■ 给定文本:
—————

文章目录

RTSP视频流处理方法
1. Gstreamer整体框架
- 1.1 Media Applications
- 1.2 Core Framework
- 1.3 Plugins
2. Gstreamer组件
- 2.1 Element
- 2.2 Pad
- 2.3 Bin和Pipeline
3. gstreamer tools
- 3.1 gst-inspect-1.0
- 3.2 gst-launch-1.0
4. 参考链接

RTSP视频流处理方法

这里使用Gstreamer + OpenCV来处理RTSP视频流，因此对Gstreamer进行调查。

1. Gstreamer整体框架

Gstreamer是一个用于开发流式多媒体应用的开源框架，采用了基于插件（plugin）和管道（pipeline）的体系结构，框架中的所有的功能模块都被实现成可以插拔的组件（component），并且能够很方便地安装到任意一个管道上。由于所有插件都通过管道机制进行统一的数据交换，因此很容易利用已有的各种插件“组装”出一个功能完善的多媒体应用程序。
Nvidia为Gstreamer开发了许多plugin，这些plugin能够利用Nvidia硬件进行加速。Nvidia的deepstream就是基于gstreamer开发的。

—————

■ 任务 a: 请一字不差地重复记录中以含有“能量循环的，这样的产品怎么可能长久？”的那一行开头、以含有“消費税 10 % 税別”的那一行结尾的部分，首尾两行都要包括在内，其中的图片不要写进答案。

数据集条目:
—————

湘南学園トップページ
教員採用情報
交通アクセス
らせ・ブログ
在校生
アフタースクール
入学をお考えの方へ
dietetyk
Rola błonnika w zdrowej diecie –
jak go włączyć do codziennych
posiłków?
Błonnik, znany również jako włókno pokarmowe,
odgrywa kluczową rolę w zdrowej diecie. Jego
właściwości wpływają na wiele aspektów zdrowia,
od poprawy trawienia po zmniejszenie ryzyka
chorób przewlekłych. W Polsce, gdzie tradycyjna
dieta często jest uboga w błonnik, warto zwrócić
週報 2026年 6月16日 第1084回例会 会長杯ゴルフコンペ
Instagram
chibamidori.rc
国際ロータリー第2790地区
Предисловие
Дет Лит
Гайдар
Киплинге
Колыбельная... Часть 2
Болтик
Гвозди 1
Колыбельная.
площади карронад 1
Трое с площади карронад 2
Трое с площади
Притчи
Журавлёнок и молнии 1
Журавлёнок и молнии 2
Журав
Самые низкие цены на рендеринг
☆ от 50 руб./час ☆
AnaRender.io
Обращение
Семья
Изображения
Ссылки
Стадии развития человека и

—————

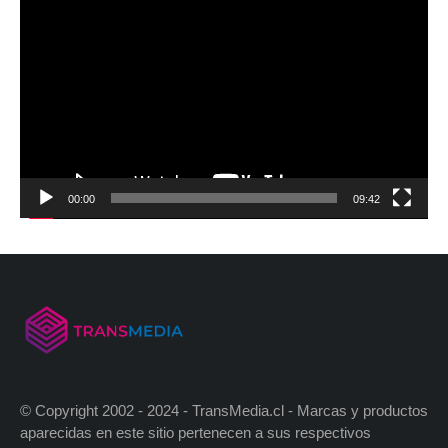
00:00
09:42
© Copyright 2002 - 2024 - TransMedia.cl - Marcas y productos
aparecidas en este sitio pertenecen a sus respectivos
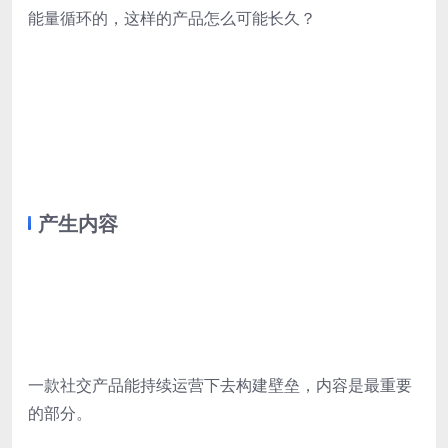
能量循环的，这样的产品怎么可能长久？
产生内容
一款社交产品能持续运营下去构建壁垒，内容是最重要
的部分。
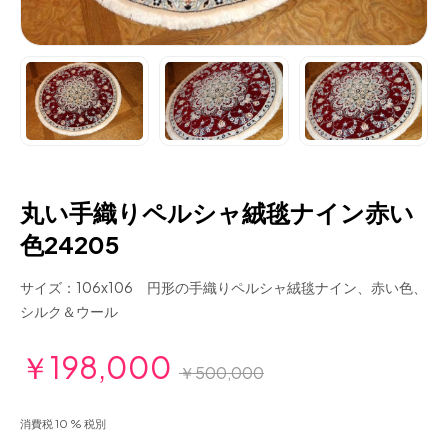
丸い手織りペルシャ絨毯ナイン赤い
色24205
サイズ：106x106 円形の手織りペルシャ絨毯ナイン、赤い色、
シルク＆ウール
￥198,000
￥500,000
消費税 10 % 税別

—————

■ 任务 b:
根据这篇关于Gstreamer的文章，回答下列问题：
(i) 文中使用什么来处理RTSP视频流？
(ii) Gstreamer采用了基于什么的体系结构？
(iii) Nvidia的deepstream是基于什么开发的？

■ 参考答案 a:
能量循环的，这样的产品怎么可能长久？
产生内容
一款社交产品能持续运营下去构建壁垒，内容是最重要
的部分。
丸い手織りペルシャ絨毯ナイン赤い
色24205
サイズ：106x106 円形の手織りペルシャ絨毯ナイン、赤い色、
シルク＆ウール
￥198,000
￥500,000
消費税 10 % 税別

■ 参考答案 b:
(i) Gstreamer + OpenCV。
(ii) 基于插件（plugin）和管道（pipeline）的体系结构。
(iii) 基于gstreamer开发的。